----- DATASET EXCERPT -----
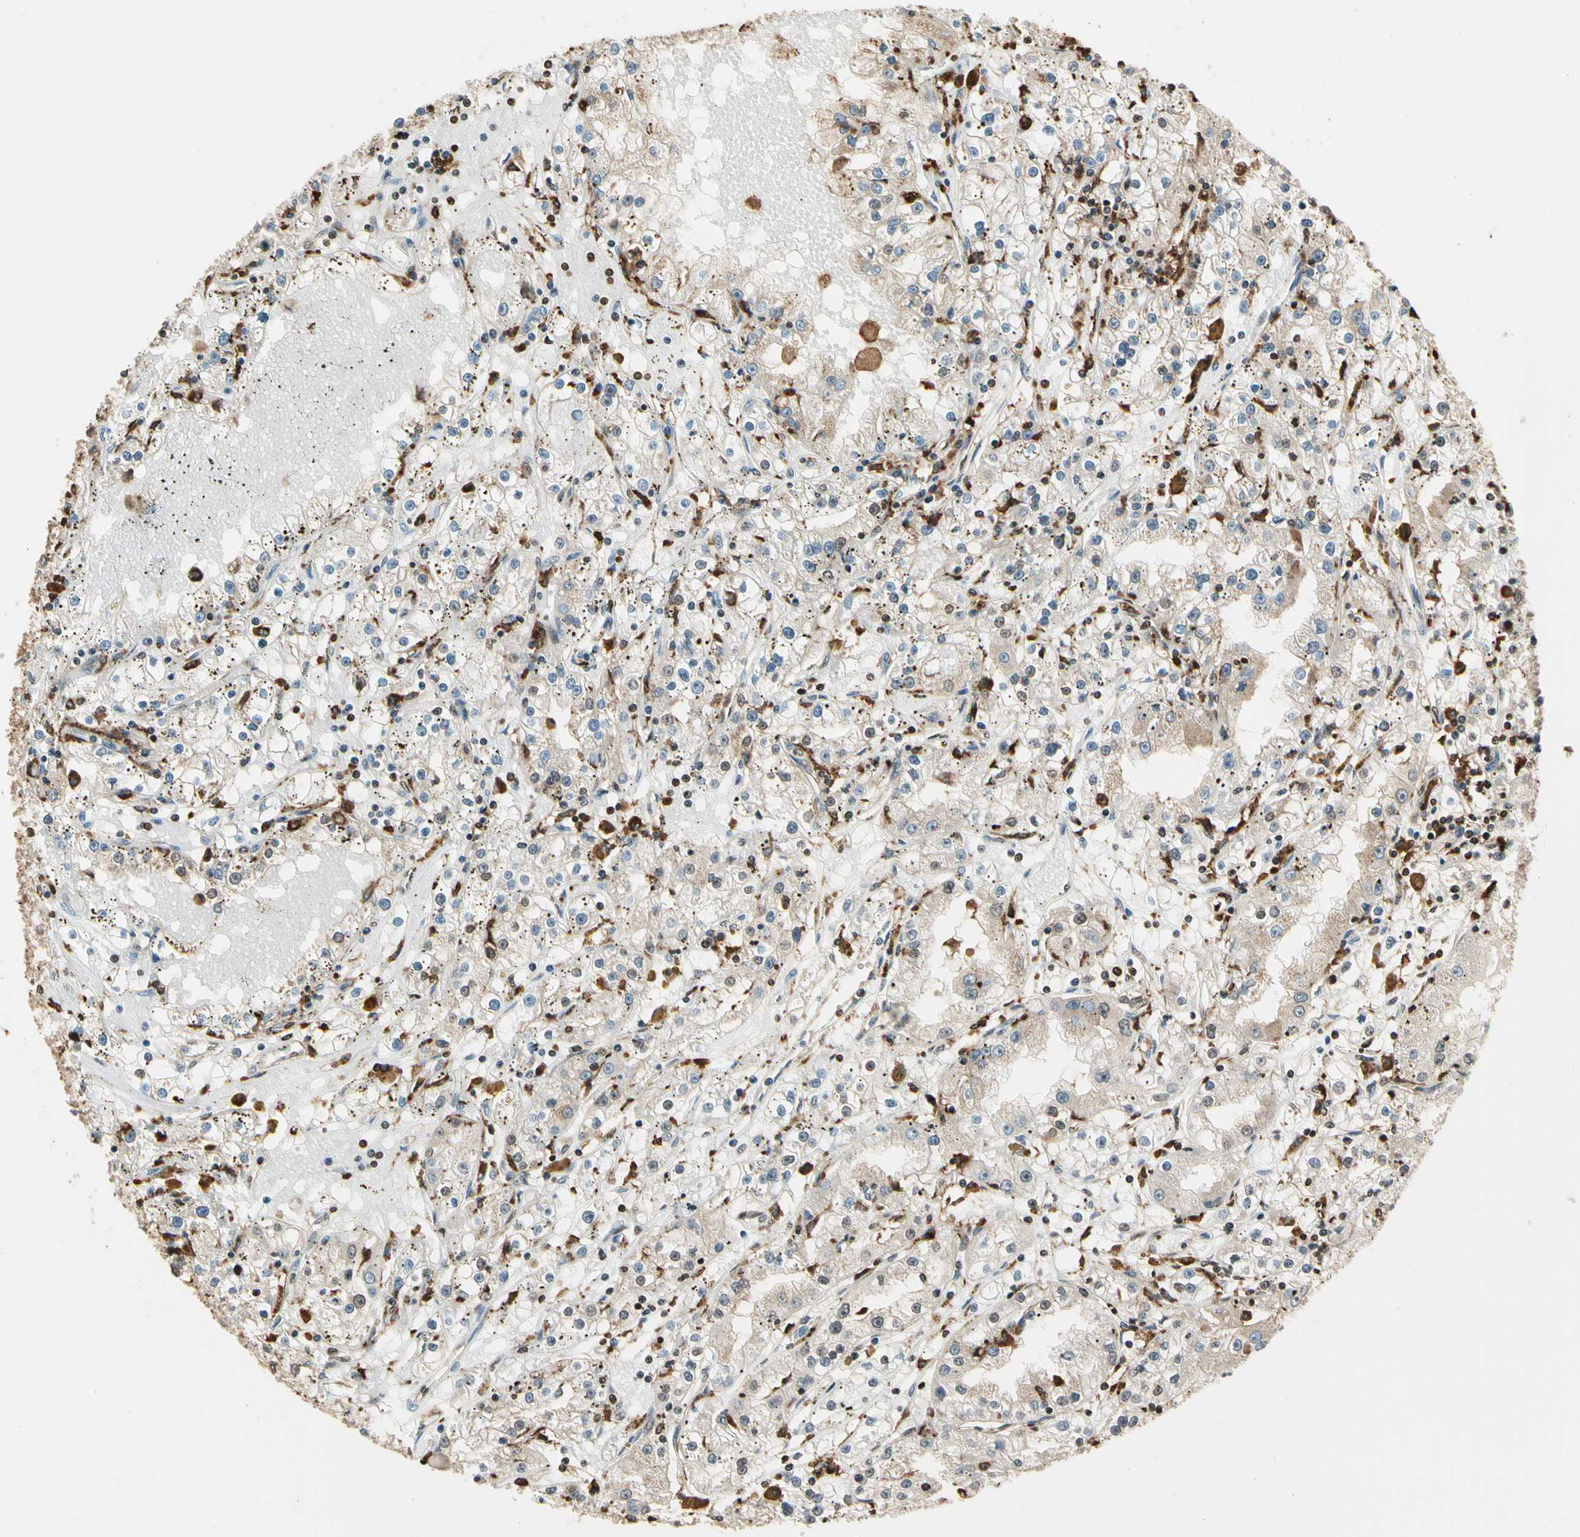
{"staining": {"intensity": "weak", "quantity": "<25%", "location": "cytoplasmic/membranous,nuclear"}, "tissue": "renal cancer", "cell_type": "Tumor cells", "image_type": "cancer", "snomed": [{"axis": "morphology", "description": "Adenocarcinoma, NOS"}, {"axis": "topography", "description": "Kidney"}], "caption": "Tumor cells show no significant positivity in renal cancer (adenocarcinoma).", "gene": "FER", "patient": {"sex": "male", "age": 56}}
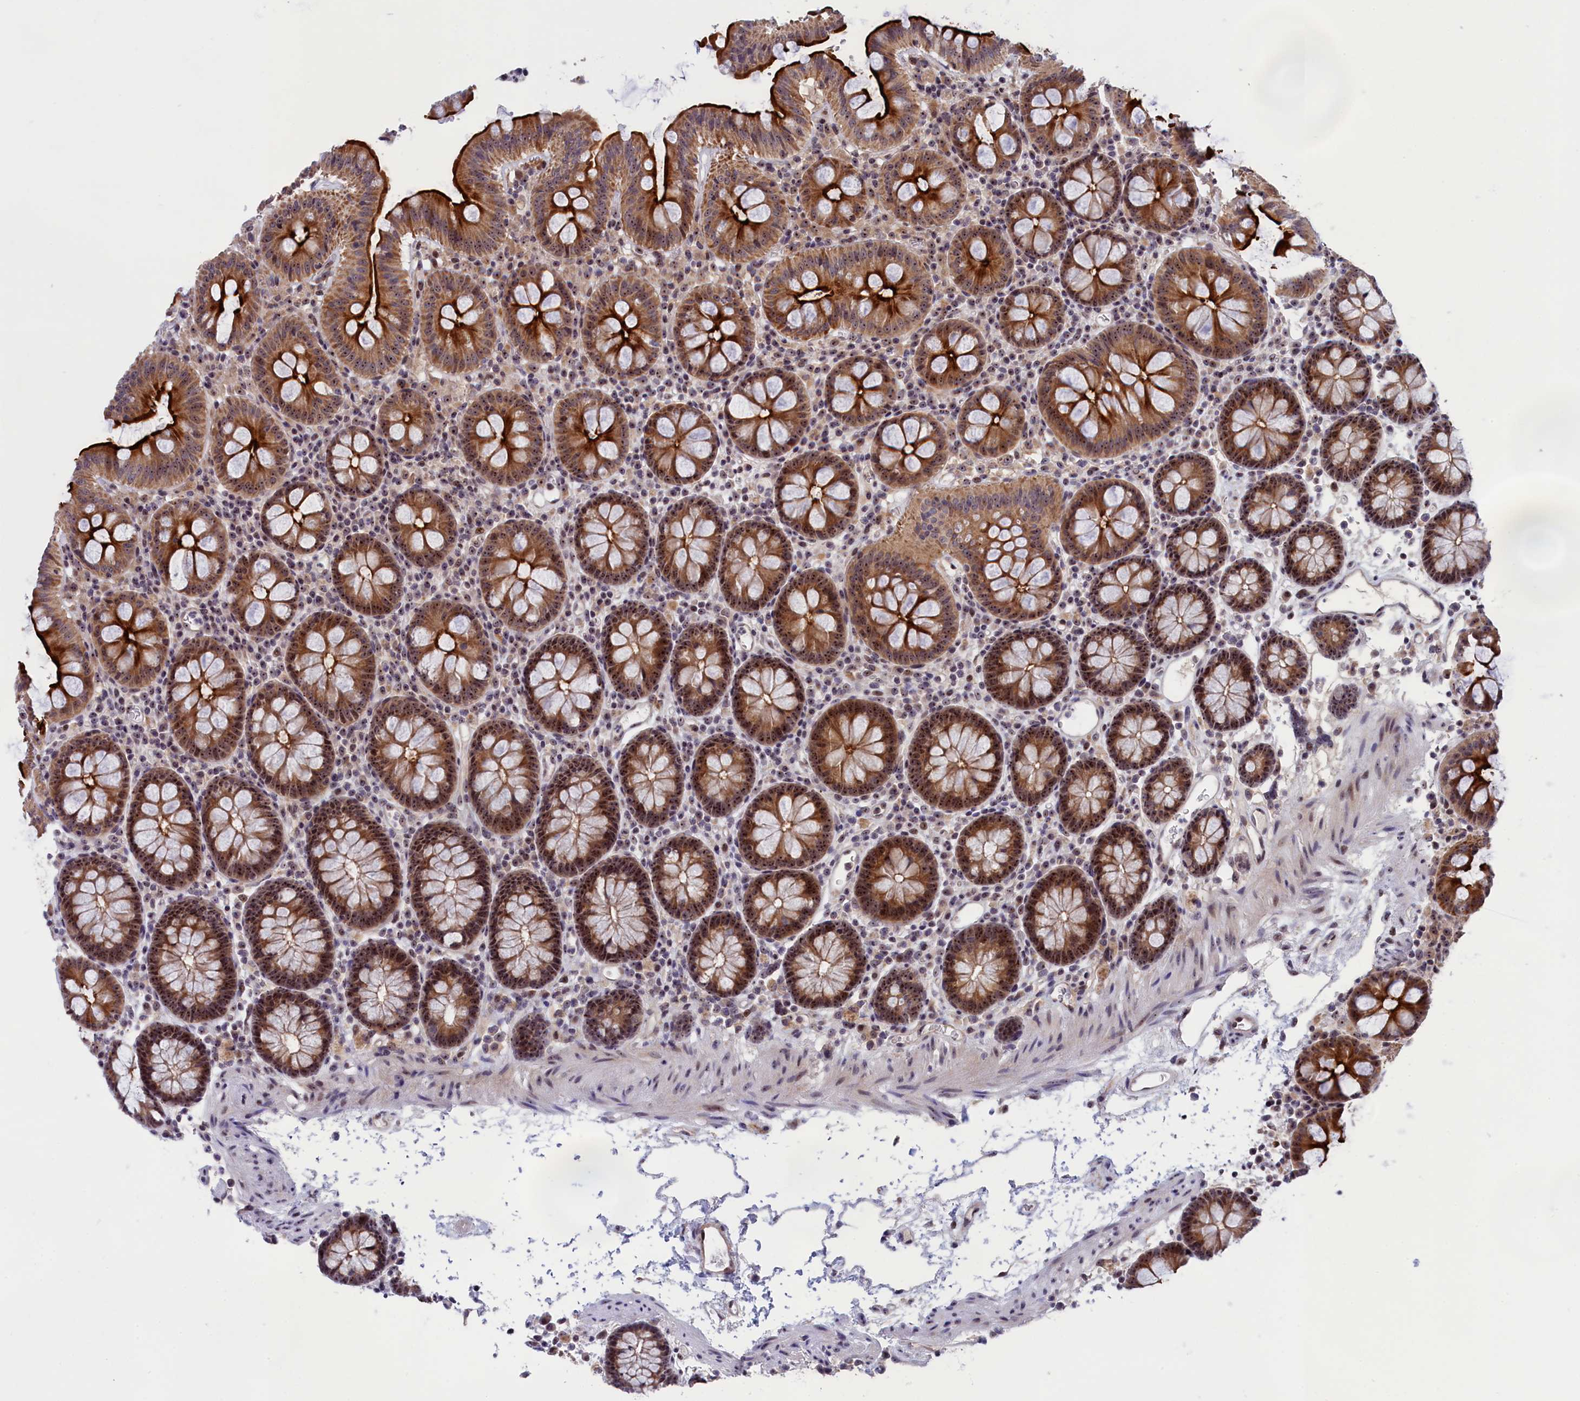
{"staining": {"intensity": "strong", "quantity": "25%-75%", "location": "cytoplasmic/membranous,nuclear"}, "tissue": "colon", "cell_type": "Endothelial cells", "image_type": "normal", "snomed": [{"axis": "morphology", "description": "Normal tissue, NOS"}, {"axis": "topography", "description": "Colon"}], "caption": "Immunohistochemical staining of unremarkable human colon reveals strong cytoplasmic/membranous,nuclear protein staining in about 25%-75% of endothelial cells.", "gene": "PPAN", "patient": {"sex": "male", "age": 75}}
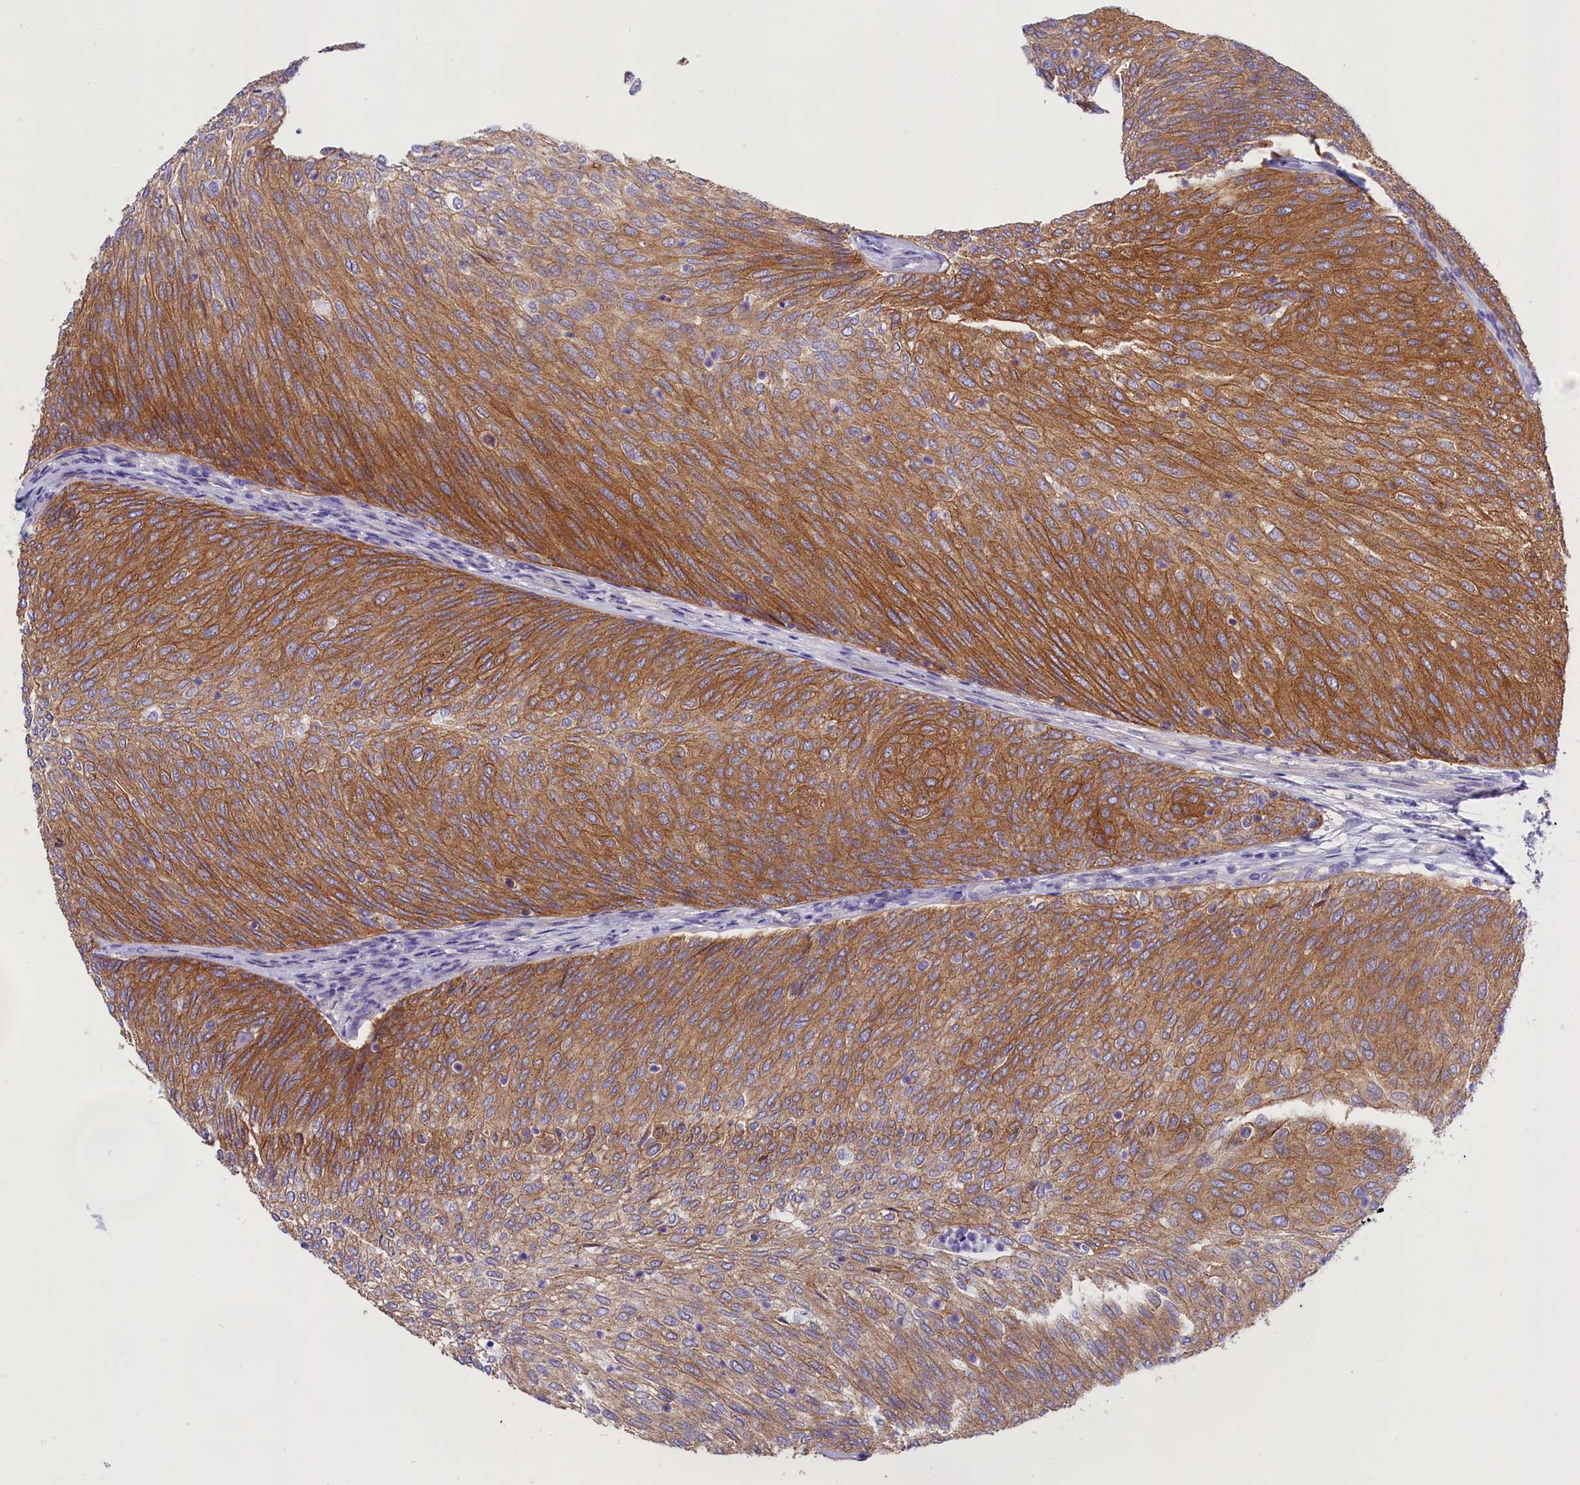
{"staining": {"intensity": "moderate", "quantity": ">75%", "location": "cytoplasmic/membranous"}, "tissue": "urothelial cancer", "cell_type": "Tumor cells", "image_type": "cancer", "snomed": [{"axis": "morphology", "description": "Urothelial carcinoma, Low grade"}, {"axis": "topography", "description": "Urinary bladder"}], "caption": "Protein staining demonstrates moderate cytoplasmic/membranous expression in about >75% of tumor cells in urothelial cancer. The protein of interest is stained brown, and the nuclei are stained in blue (DAB (3,3'-diaminobenzidine) IHC with brightfield microscopy, high magnification).", "gene": "PPP1R13L", "patient": {"sex": "female", "age": 79}}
-----
Pictures are not part of the copy; retype all the other material exactly.

* [REPLY]
{"staining": {"intensity": "weak", "quantity": "<25%", "location": "cytoplasmic/membranous,nuclear"}, "tissue": "renal cancer", "cell_type": "Tumor cells", "image_type": "cancer", "snomed": [{"axis": "morphology", "description": "Adenocarcinoma, NOS"}, {"axis": "topography", "description": "Kidney"}], "caption": "Tumor cells show no significant positivity in renal cancer (adenocarcinoma).", "gene": "FER", "patient": {"sex": "male", "age": 56}}
{"staining": {"intensity": "strong", "quantity": "25%-75%", "location": "cytoplasmic/membranous,nuclear"}, "tissue": "colon", "cell_type": "Endothelial cells", "image_type": "normal", "snomed": [{"axis": "morphology", "description": "Normal tissue, NOS"}, {"axis": "topography", "description": "Colon"}], "caption": "Immunohistochemical staining of unremarkable human colon reveals strong cytoplasmic/membranous,nuclear protein staining in about 25%-75% of endothelial cells.", "gene": "PPAN", "patient": {"sex": "male", "age": 75}}
{"staining": {"intensity": "moderate", "quantity": ">75%", "location": "cytoplasmic/membranous"}, "tissue": "urothelial cancer", "cell_type": "Tumor cells", "image_type": "cancer", "snomed": [{"axis": "morphology", "description": "Urothelial carcinoma, Low grade"}, {"axis": "topography", "description": "Urinary bladder"}], "caption": "Protein staining demonstrates moderate cytoplasmic/membranous expression in about >75% of tumor cells in urothelial cancer. The protein of interest is stained brown, and the nuclei are stained in blue (DAB (3,3'-diaminobenzidine) IHC with brightfield microscopy, high magnification).", "gene": "PPP1R13L", "patient": {"sex": "female", "age": 79}}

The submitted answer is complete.